Love Your Pollinators

CA Buckwheat and CA Fuchsia

Pollinators are the buzzing, flying critters responsible for the formation of many of the fruits and veggies that we humans love to eat.  Planting for pollinators is a colorful way to attract interesting and beautiful birds, butterflies, bees, and insects to your garden while increasing the productivity of your edible plants.  The following native plants will do the trick with little to no supplemental water after the first year.

Pollen is found in the flowers of plants and different pollinators prefer different shaped flowers to accommodate their personal anatomy.  Hummingbirds, for example, reach into tubular flowers with their long, thin beaks while hovering.  California Fuchsia, Zauschneria canum, a deciduous ground cover native to the foothills of Butte County, is covered with hummer-magnetic brilliant orange-red flowers tubes from mid-summer through fall.  Plant in part to full sun areas of your garden.

To attract a miniature zoo over a long period, match summer blooming Salvia ‘Winnifred Gilman,’ (Cleveland Sage), with late summer blooming Eriogonum nudum, (Naked Buckwheat)

Foothill Penstemon

or Eriogum fasciculatum (California Buckwheat).  Sit quietly and watch numerous species of tiny (non-stinging) native bees and wasps harvest nectar from the ball-like flower clusters of these beautiful plants.  See if you can spot 1/4″ long metallic green sweat bees among the crowd.
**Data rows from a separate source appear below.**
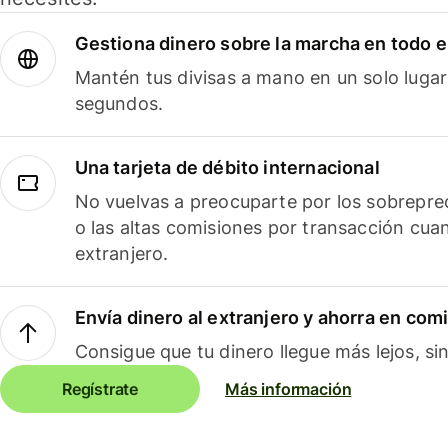
Gestiona dinero sobre la marcha en todo 
Mantén tus divisas a mano en un solo lugar
segundos.
Una tarjeta de débito internacional
No vuelvas a preocuparte por los sobreprec
o las altas comisiones por transacción cua
extranjero.
Envía dinero al extranjero y ahorra en com
Consigue que tu dinero llegue más lejos, sin
Regístrate
Más información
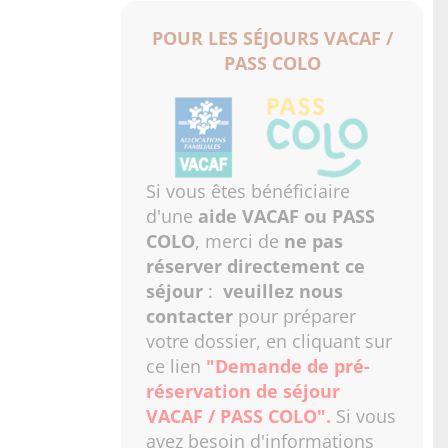
POUR LES SÉJOURS VACAF /
PASS COLO
Si vous êtes bénéficiaire
d'une
aide VACAF ou PASS
COLO
, merci de
ne pas
réserver directement ce
séjour
:
veuillez nous
contacter
pour préparer
votre dossier, en cliquant sur
ce lien
"Demande de pré-
réservation de séjour
VACAF / PASS COLO"
.
Si vous
avez besoin d'informations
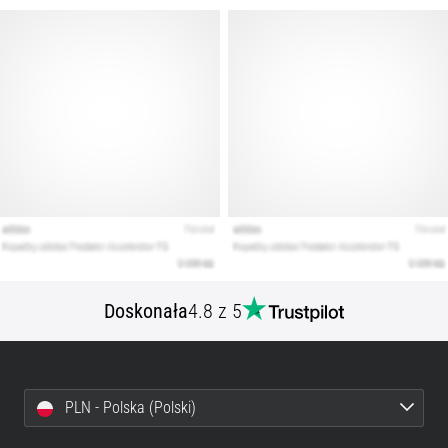
Doskonała
4.8 z 5
PLN - Polska (Polski)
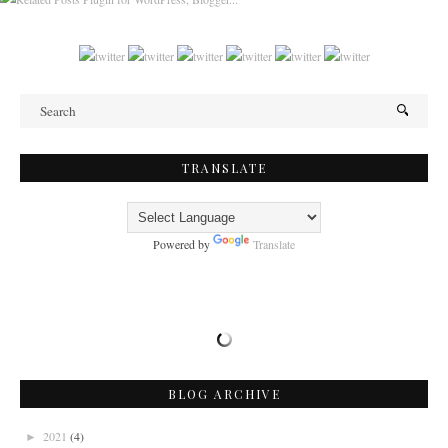
TRANSLATE
Powered by
Translate
BLOG ARCHIVE
2021
(4)
►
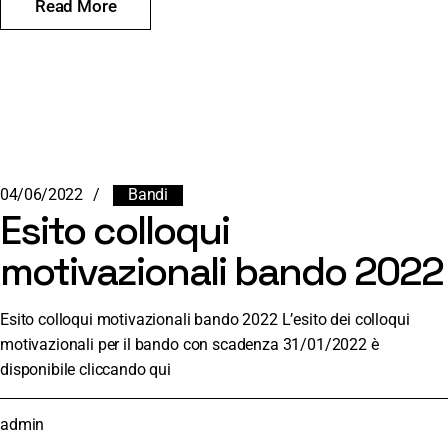
Read More
04/06/2022
Bandi
Esito colloqui
motivazionali bando 2022
Esito colloqui motivazionali bando 2022 L’esito dei colloqui
motivazionali per il bando con scadenza 31/01/2022 è
disponibile cliccando qui
admin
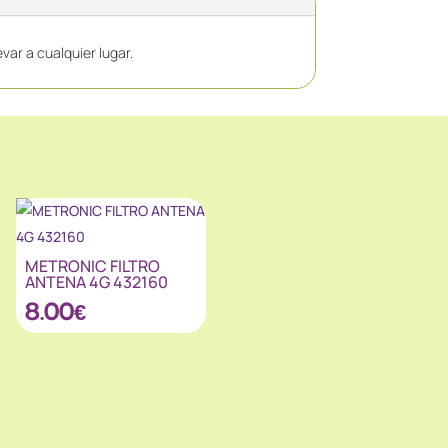
var a cualquier lugar.
METRONIC FILTRO
ANTENA 4G 432160
8.00
€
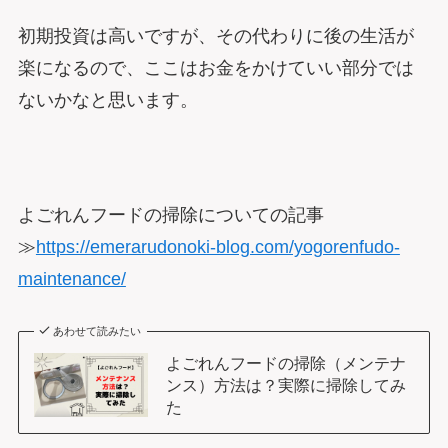
初期投資は高いですが、その代わりに後の生活が
楽になるので、ここはお金をかけていい部分では
ないかなと思います。
よごれんフードの掃除についての記事
≫
https://emerarudonoki-blog.com/yogorenfudo-
maintenance/
あわせて読みたい
よごれんフードの掃除（メンテナ
ンス）方法は？実際に掃除してみ
た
Carpenter bees, known in my family as ‘Beezilla’ due to their Reubenesque proportions, relish the electric purple flowers of Penstemon heterophyllus (Foothill Penstemon).  Paired with California Poppies in full sun, you’ll get that classic California orange-purple color combo each spring and enjoy watching the big guys dive bomb your garden.

Stickey Monkey Flower

Stickey Monkey Flower, Diplacus aurianticus, offers deep, wide tubular flowers that provide a helpful ‘landing pad’ for several species of butterflies and bees.  Hummers love them, too.  The soft orangey yellow blossoms light up part shade gardens in the spring.

Planting for pollinators is an easy and fun way to add a new dimension of interest to your native garden!